This has always concerned me. I’ve seen a range of percentages and have written on this topic before. A research paper on the pubmed.gov website informs us that, “Current estimates indicate that approximately 0.11% (1 in 895 anaesthetics) of healthy cats die of an anaesthetic-related death”.
This is twice as frequent as reported in dogs which is 1 in 1849 or 0.05%. The study says that most of the deaths occurred in the post-operative period. The researchers provide some pointers as to why this figure is quite high (in my opinion). Do you think it’s high? When you take your cat to a veterinarian for dental cleaning do you factor in that there is a possibility of 1 in 800 that your cat cat could die undergoing such a straightforward and routine operation?
Another website, preventivevet.com states that about 1 in 1000 healthy cats die under anaesthesia annually while 1 in 2000 healthy dogs die under similar circumstances annually.
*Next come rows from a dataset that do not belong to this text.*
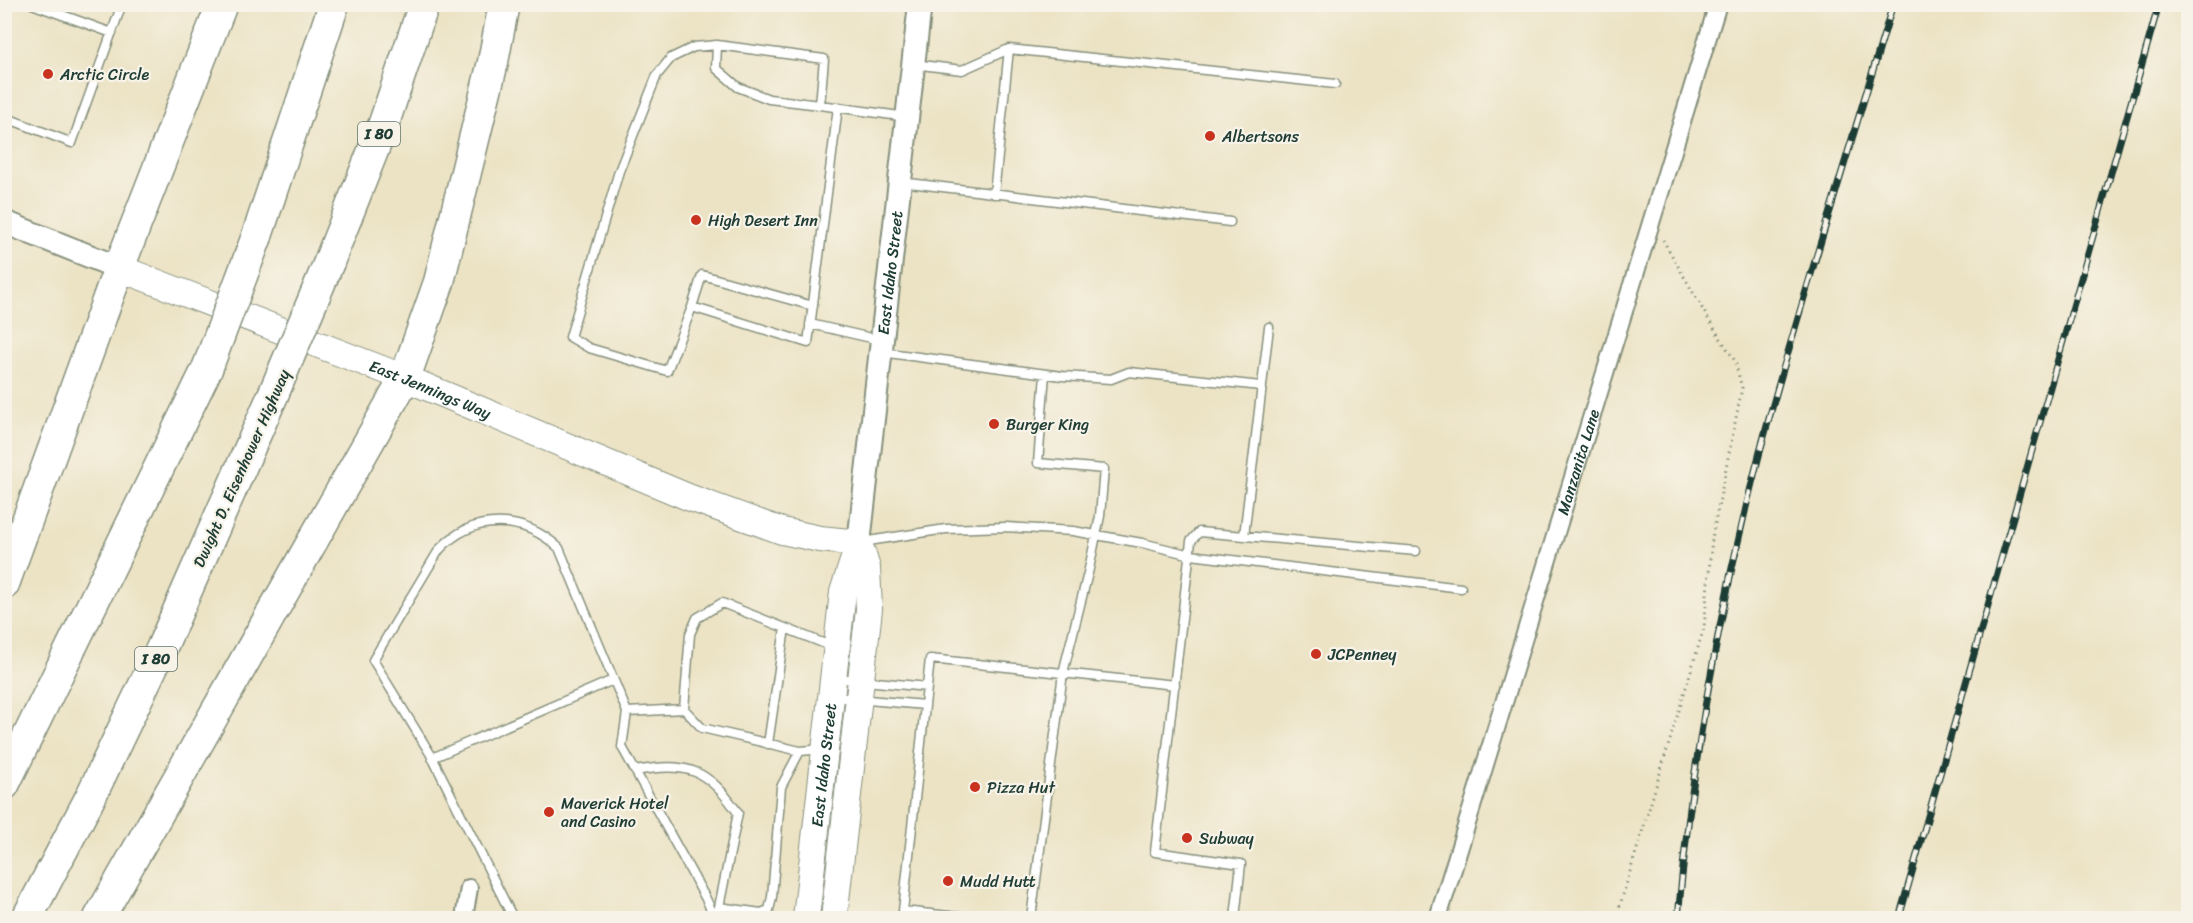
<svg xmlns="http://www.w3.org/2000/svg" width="2193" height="923" font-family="Sriracha,sans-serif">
<rect width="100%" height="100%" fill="#f7f3e8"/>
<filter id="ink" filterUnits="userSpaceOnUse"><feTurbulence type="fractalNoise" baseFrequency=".0167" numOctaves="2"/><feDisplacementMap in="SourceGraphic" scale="12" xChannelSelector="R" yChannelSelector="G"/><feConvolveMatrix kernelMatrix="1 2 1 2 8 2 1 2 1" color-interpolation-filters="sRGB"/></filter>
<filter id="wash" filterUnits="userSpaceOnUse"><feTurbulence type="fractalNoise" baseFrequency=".008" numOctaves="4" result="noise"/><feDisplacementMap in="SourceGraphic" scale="24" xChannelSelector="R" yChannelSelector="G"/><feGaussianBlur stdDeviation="1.35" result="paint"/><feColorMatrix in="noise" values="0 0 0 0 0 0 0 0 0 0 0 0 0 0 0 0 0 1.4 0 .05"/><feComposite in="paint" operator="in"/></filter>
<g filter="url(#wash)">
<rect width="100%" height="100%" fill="#ece3c5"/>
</g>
<g filter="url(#ink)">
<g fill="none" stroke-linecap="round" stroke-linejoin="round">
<!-- lane casing -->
<g stroke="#86907c" stroke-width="11">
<path id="lane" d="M 32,4 L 112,33
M 717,45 L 694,47 L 671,58 L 657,75 L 619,171 L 570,337 L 589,348 L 667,371 L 692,307 L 808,343 L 838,107
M 913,64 L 962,70 L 1009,49 L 1335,84
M 820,105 L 769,99 L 738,87 L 716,68 L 717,45 L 824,59 L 820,105 L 907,117
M 4,117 L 72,143 L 122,4
M 901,182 L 1230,222
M 994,194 L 1009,49
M 692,307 L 702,275 L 813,306
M 810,324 L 880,340
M 881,352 L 1062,376 L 1111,379 L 1129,372 L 1261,386
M 1244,536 L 1269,327
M 862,542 L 946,529 L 1006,527 L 1073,531 L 1142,543 L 1191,555 L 1461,588
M 835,678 L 927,687
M 834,697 L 925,705
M 684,709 L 690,634 L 697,618 L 722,603 L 833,647
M 627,712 L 684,709 L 702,728 L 800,751
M 768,744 L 785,628
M 432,758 L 613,680
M 635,771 C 687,761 708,769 738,813 L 718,912
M 719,907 L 761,913 L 769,910 L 772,897 L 781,787 L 800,751 L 824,749
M 903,911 L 930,659 L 1175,685
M 513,918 L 431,755 L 373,660 L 439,550 C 473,513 523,515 559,548 L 627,712 L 622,747 L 706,899 L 715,918
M 902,918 L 903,911 L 968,918
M 1031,918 L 1063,673 L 1089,569 L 1100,516 L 1104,469 L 1038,463 L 1045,374
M 1235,918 L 1241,864 L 1155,852 L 1191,541 L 1199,532 L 1416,551"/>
</g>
<!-- street casing -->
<g stroke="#86907c" stroke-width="20">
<g id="street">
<path d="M 464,918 L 469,888"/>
<path id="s1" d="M 1438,918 L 1718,4"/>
</g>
</g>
<!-- secondary casing -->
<g stroke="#86907c" stroke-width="26">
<g id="secondary">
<path d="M 4,222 L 119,268"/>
<path id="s2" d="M 859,543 L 920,4"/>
</g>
</g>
<!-- primary casing -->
<g stroke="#86907c" stroke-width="28">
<g id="primary">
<path id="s3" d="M 119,268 L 405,378 L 688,497 L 782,531 L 820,539 L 859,543"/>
<path id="s4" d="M 806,918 L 843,592 L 859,543"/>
<path d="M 834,918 L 869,609 L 867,568 L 859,543"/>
</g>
</g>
<!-- highway casing -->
<g stroke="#86907c" stroke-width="33">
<path id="highway" d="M 257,236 L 334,4
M 329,262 L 384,123 L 424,4
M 4,584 L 119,268 L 222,4
M 4,785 L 207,369
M 27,918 L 90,798 L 162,647 L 273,395
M 99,918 L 405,378 L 439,282 L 493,62 L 504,4"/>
</g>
<!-- path -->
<path stroke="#86907c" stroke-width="3" stroke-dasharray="1.5 4.5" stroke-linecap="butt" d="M 1616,918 L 1704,628 L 1712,538 L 1742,388 L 1735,361 L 1710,322 L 1663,240"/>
<!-- lane -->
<use href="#lane" stroke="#fff" stroke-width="8"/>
<!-- street -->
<use href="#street" stroke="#fff" stroke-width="16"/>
<!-- secondary -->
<use href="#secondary" stroke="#fff" stroke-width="22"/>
<!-- primary -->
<use href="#primary" stroke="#fff" stroke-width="26"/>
<!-- highway -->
<use href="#highway" stroke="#fff" stroke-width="30"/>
<!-- rail casing -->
<g stroke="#1f3d34" stroke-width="7">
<path id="rail" d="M 1678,918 C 1692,759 1721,599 1762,444 C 1802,297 1849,151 1893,4
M 1899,918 L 2159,4"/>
</g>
<!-- rail -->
<use href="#rail" stroke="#f7f3e8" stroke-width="4.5" stroke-dasharray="14" stroke-linecap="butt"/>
<!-- highway-bridge casing -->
<g stroke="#86907c" stroke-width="33" stroke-linecap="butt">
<path id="highway-bridge" d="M 207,369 L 257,236
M 273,395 L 329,262"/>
</g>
<!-- highway-bridge -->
<use href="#highway-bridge" stroke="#fff" stroke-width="30"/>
</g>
</g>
<!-- markers -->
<g fill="#c8321e" stroke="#f7f3e8" stroke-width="2">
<circle cx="48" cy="74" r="6"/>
<circle cx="1210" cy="136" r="6"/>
<circle cx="696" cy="220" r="6"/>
<circle cx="994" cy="424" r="6"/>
<circle cx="1316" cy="654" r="6"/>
<circle cx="975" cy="787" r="6"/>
<circle cx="549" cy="812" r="6"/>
<circle cx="1187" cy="838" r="6"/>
<circle cx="948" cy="881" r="6"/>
</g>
<g text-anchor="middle" stroke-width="4.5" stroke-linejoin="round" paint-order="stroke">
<!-- shield labels -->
<g fill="#f7f3e8" stroke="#60746a" stroke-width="1.5">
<rect x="358" y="122" width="42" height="24" rx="4.5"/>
<rect x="135" y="647" width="42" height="24" rx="4.5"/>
</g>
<g font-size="15" font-weight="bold" fill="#1f3d34">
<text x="379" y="139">I 80</text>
<text x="156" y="664">I 80</text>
</g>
<!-- poi labels -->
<g font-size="16" fill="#1f3d34" stroke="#f7f3e8" text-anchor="start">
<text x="60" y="80">Arctic Circle</text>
<text x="1222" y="142">Albertsons</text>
<text x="708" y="226">High Desert Inn</text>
<text x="1006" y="430">Burger King</text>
<text x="1328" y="660">JCPenney</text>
<text x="987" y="793">Pizza Hut</text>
<text x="561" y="809">Maverick Hotel<tspan x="561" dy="18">and Casino</tspan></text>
<text x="1199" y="844">Subway</text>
<text x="960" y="887">Mudd Hutt</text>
</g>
<!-- street labels -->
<g font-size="16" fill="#1f3d34" stroke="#f7f3e8">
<text dy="6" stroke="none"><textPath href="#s2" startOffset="272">East Idaho Street</textPath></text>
<text dy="6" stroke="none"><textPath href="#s3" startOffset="334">East Jennings Way</textPath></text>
<text dy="6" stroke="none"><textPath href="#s1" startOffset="477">Manzanita Lane</textPath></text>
<text transform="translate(241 468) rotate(-66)" y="6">Dwight D. Eisenhower Highway</text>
<text dy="6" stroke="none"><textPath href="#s4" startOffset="154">East Idaho Street</textPath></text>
</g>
</g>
<!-- margin -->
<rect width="2193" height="923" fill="none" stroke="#f7f3e8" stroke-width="24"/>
</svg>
Risk factors associated with death under or after anaesthetic include such aspects of vet work as endotracheal intubation and fluid therapy. Reduced risk of death is associated with monitoring patient pulse and the use of a pulse oximeter. The information helps a veterinarian to care more precisely for the patient when under a general anaesthetic. Apparently careful fluid administration and patient monitoring during and after anaesthesia can help reduce perioperative1 complications and cats.
Kidney failure rates after anesthetic are high
VCA Hospitals say that an estimated 1 in 100,000 animals have some sort of reaction to an anaesthetic. They also say that, “0.9-2% of all patients that received general anaesthesia will develop kidney dysfunction or failure 7-14 days after anaesthesia”. Two percent is 2 in 100. So 1 cat in 50 will develop kidney dysfyunction or failure after 7-14 days after anaesthesia. Do you find that shocking? If you were thinking about having your cat’s teeth cleaned would you ask your vet to do it? It seems that the risk is too great and the downside is also too great. Isn’t it? Do vets tell their patient’s owners this information before cleaning their teeth and do periodontal work?
The risk for humans is tiny – 1 person may die for every 100,000 general anaesthetics given. Why the stark difference? The answer appears to be that (1) cats are much smaller with a greater surface area to weight ratio making them susceptible to hypothermia and (2) their small size makes them vulnerable to drug overdose and (3) less attention to detail by vet staff compared to doctor’s staff.
Note: 1 Perioperative: occurring or performed at or around the time of an operation
P.S. My previous research indicated that about 1 in 400 cats died under anaesthesia. This seems to be too high.